### Selected extract
--- Begin ---

The first sleeve is adapted for insertion into an end of the cable in electrical contact with the outer conductor and electrically isolated from the inner conductor by the dielectric insulator. The protective dielectric cable jacket and an externally folded portion of the outer conductor are received in the annular chamber defined by the first and second connector sleeves. The ribs on the outer surface of the second sleeve are deformable into a hexagonal configuration, with an accompanying inward radial deformation of the circular serrations on the inner surface of the second sleeve towards the first sleeve and into an indented mechanical engagement with the cable jacket and/or the externally folded portion of the outer conductor.
Preferably, the grooved interior surface of the second sleeve tapers outwardly to a maximum internal diameter at its open rear end. Advantageously, the diameters of the ribs on the external surface of the second sleeve are non-uniform, with the largest diameter ribs being located at the rear of the second sleeve.
In order to achieve optimum inward radial deformation of the circular serrations on the inner surface of the second sleeve, the circular ribs on its external surface are preferably provided with diameters which are greater than f/0.866 where "f" is the distance between any two opposed flats of the hexagonal configuration imparted to the ribs during crimping.
Preferably, the exterior surface of the first sleeve is also grooved to provide a series of circular serrations which are surrounded by at least some of the circular serrations on the interior surface of the second sleeve.

--- End ---

### Things to do
• A. Translate this sentence from the passage on the cable connector into French: "Preferably, the grooved interior surface of the second sleeve tapers outwardly to a maximum internal diameter at its open rear end."
• B. Answer these questions using the passage on the cable connector:
(i) Into what configuration are the ribs on the outer surface of the second sleeve deformable?
(ii) Where on the second sleeve are the largest diameter ribs located?
(iii) What distance does "f" stand for?

### Given data
--- Begin ---

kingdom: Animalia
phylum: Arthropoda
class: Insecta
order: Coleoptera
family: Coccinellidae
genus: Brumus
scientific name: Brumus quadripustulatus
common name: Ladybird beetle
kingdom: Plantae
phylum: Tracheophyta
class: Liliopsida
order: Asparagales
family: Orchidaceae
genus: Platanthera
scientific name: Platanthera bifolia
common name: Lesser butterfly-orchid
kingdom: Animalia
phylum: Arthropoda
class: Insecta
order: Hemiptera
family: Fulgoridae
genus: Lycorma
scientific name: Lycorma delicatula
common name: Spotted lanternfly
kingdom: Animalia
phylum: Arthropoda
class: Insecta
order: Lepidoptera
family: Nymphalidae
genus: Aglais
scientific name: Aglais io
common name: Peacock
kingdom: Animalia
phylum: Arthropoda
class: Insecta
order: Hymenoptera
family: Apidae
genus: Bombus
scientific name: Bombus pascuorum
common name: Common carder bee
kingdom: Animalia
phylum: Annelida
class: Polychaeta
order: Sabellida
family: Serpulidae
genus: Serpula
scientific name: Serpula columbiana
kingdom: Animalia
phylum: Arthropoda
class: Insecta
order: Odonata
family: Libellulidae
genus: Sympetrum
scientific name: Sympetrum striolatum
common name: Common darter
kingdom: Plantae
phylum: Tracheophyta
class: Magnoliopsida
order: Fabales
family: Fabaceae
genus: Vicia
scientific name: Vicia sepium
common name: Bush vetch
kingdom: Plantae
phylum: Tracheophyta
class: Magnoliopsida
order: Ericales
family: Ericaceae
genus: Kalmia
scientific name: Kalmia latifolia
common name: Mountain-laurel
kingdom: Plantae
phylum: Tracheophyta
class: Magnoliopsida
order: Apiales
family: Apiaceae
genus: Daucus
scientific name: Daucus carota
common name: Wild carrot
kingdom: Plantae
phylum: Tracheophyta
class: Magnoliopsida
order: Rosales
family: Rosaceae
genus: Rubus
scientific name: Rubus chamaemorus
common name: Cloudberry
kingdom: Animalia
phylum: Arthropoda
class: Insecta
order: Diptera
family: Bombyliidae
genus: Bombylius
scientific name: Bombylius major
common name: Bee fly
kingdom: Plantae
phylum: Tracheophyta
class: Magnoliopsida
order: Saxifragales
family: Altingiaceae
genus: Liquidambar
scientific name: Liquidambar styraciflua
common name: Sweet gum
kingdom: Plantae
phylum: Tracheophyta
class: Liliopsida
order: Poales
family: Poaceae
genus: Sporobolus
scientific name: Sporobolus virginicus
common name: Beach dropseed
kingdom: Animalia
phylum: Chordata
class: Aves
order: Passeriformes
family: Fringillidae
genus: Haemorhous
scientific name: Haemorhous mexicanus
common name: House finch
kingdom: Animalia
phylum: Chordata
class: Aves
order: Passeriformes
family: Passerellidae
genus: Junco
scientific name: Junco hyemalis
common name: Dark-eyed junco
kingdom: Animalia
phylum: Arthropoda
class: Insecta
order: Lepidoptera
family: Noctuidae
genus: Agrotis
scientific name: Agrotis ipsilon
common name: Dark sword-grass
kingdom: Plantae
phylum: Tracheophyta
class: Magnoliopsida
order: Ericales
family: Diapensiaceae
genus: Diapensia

--- End ---

### Final results
• A. De préférence, la surface intérieure rainurée du second manchon s'évase vers l'extérieur jusqu'à un diamètre interne maximal à son extrémité arrière ouverte.

• B.
(i) A hexagonal configuration.
(ii) At the rear of the second sleeve.
(iii) The distance between any two opposed flats of the hexagonal configuration imparted to the ribs during crimping.